__Your instructions__.
Return the part of the essay about hell that runs from "WHAT THE HELL?!" up to and including "here and now?", copied word for word.

__Passage provided__.

WHAT THE HELL?!

When I was a child, at school, at home, in church, I was told that heaven and hell exist. I heard much more about the latter, as if scaring us with something terrible was more important than telling us about something good, something positive. I also saw hell in movies, read about it in books. In Christianity and other religions, there is a deeply rooted belief that hell is a place one reaches after death, reserved for the worst sinners. Hell is described as a place of eternal punishment and suffering, a foul, decaying, dark valley engulfed in infernal fire. Sometimes, it is presented more mildly, as a place of purification, where souls go for a time to redeem sins.

So, if one goes to hell only after death and only for wrongdoing, why talk about it now, while we are still alive?

What if I told you that we are living in hell, here and now?

ILLUSION

We live in our beautifully organized human illusion. At first glance, it seems like hell is beneath us, deep underground, while we walk firmly on the surface, sometimes even soaring above it in balloons or airplanes. In other words, hell doesn’t concern us because we are alive. Some have it easier, others harder, but we live. Some of us are masters of life, and someone like the devil could never challenge them. In fact, no one can challenge them.

If I asked you to imagine being sent to the most rigorous, brutal prison—something like Alcatraz—where you would stay until the end of your days? Cut off from your loved ones, isolated from everything you enjoy, treated like an animal, confined to a small, dark cell, allowed out only once a day for fifteen minutes to get some air in a concrete yard, shackled at the hands and feet? You would never again board a plane, never take that dream vacation, never dip your feet in the sea. You would never see a forest or hear the singing of birds. Never again would you do what you truly desire, what you want in any given moment, as you would be completely subjected to prison discipline. Wouldn’t you call that hell on earth?

Phew, good thing that will never happen to me, you might think.

But it is happening, now, in your life or in the lives of others, right before your eyes. You don’t have to die to end up in hell. More than that, you can live in seemingly „heavenly” conditions while actually burning in infernal flames—slowly, imperceptibly.

Nonsense!—you might object.

Let’s redefine what you know about hell…

PORCELAIN HEAVEN

Many of us have created our own kind of porcelain heaven—beautifully painted, shining. But beneath this fragile porcelain layer, hell often lurks. The hell of our porcelain illusion, our own personal Alcatraz.

In this hell, it is not the devil who sits on the throne, but our ego. Though it does not frighten us with its appearance, often masking itself as innocence, care, or false love, it is extremely cunning. Like a prison guard at Alcatraz, it ensures that we obey the rules.

The tools this Guard uses to keep us restrained in our narrow cell are: money, prestige, power, and achievements.

Going further, this hell is even worse than Alcatraz—because prisoners in Alcatraz know they are imprisoned. Whereas we often live in hell without even realizing it. You think you’re climbing the highest peaks, reaching for a better version of yourself, when in reality, you are moving further away from your true self, tightening the shackles on your soul even more. You walk the valley of forgetfulness, forgetting who you truly are.

__Extracted information__.
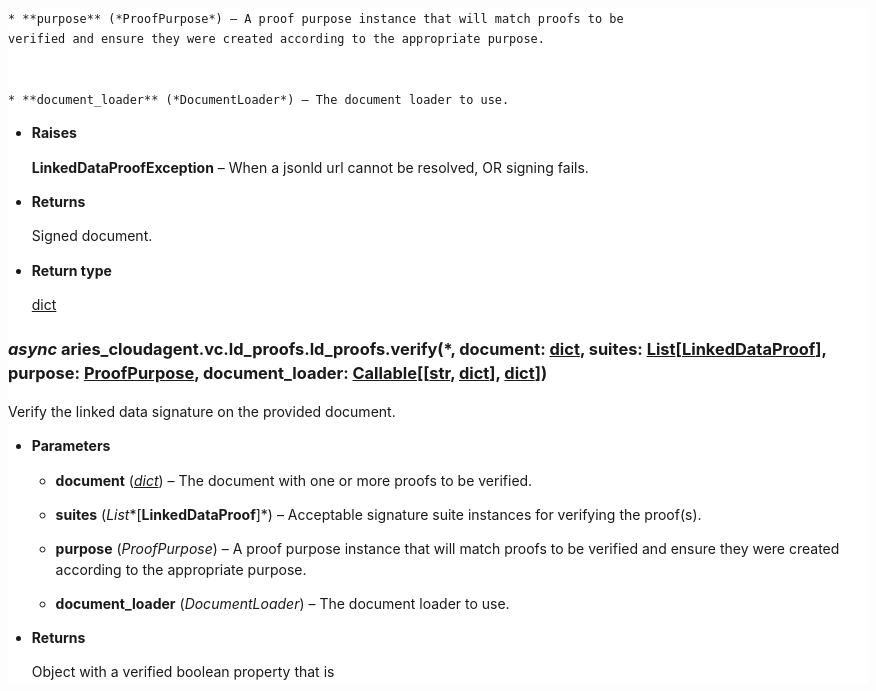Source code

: 
    * **purpose** (*ProofPurpose*) – A proof purpose instance that will match proofs to be
    verified and ensure they were created according to the appropriate purpose.


    * **document_loader** (*DocumentLoader*) – The document loader to use.



* **Raises**

    **LinkedDataProofException** – When a jsonld url cannot be resolved, OR signing fails.



* **Returns**

    Signed document.



* **Return type**

    [dict](https://docs.python.org/3/library/stdtypes.html#dict)



### _async_ aries_cloudagent.vc.ld_proofs.ld_proofs.verify(\*, document: [dict](https://docs.python.org/3/library/stdtypes.html#dict), suites: [List](https://docs.python.org/3/library/typing.html#typing.List)[[LinkedDataProof](aries_cloudagent.vc.ld_proofs.suites.md#aries_cloudagent.vc.ld_proofs.suites.linked_data_proof.LinkedDataProof)], purpose: [ProofPurpose](aries_cloudagent.vc.ld_proofs.purposes.md#aries_cloudagent.vc.ld_proofs.purposes.proof_purpose.ProofPurpose), document_loader: [Callable](https://docs.python.org/3/library/typing.html#typing.Callable)[[[str](https://docs.python.org/3/library/stdtypes.html#str), [dict](https://docs.python.org/3/library/stdtypes.html#dict)], [dict](https://docs.python.org/3/library/stdtypes.html#dict)])
Verify the linked data signature on the provided document.


* **Parameters**

    
    * **document** ([*dict*](https://docs.python.org/3/library/stdtypes.html#dict)) – The document with one or more proofs to be verified.


    * **suites** (*List**[**LinkedDataProof**]*) – Acceptable signature suite instances for
    verifying the proof(s).


    * **purpose** (*ProofPurpose*) – A proof purpose instance that will match proofs to be
    verified and ensure they were created according to the appropriate purpose.


    * **document_loader** (*DocumentLoader*) – The document loader to use.



* **Returns**

    Object with a verified boolean property that is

__Expected output__.
WHAT THE HELL?!

When I was a child, at school, at home, in church, I was told that heaven and hell exist. I heard much more about the latter, as if scaring us with something terrible was more important than telling us about something good, something positive. I also saw hell in movies, read about it in books. In Christianity and other religions, there is a deeply rooted belief that hell is a place one reaches after death, reserved for the worst sinners. Hell is described as a place of eternal punishment and suffering, a foul, decaying, dark valley engulfed in infernal fire. Sometimes, it is presented more mildly, as a place of purification, where souls go for a time to redeem sins.

So, if one goes to hell only after death and only for wrongdoing, why talk about it now, while we are still alive?

What if I told you that we are living in hell, here and now?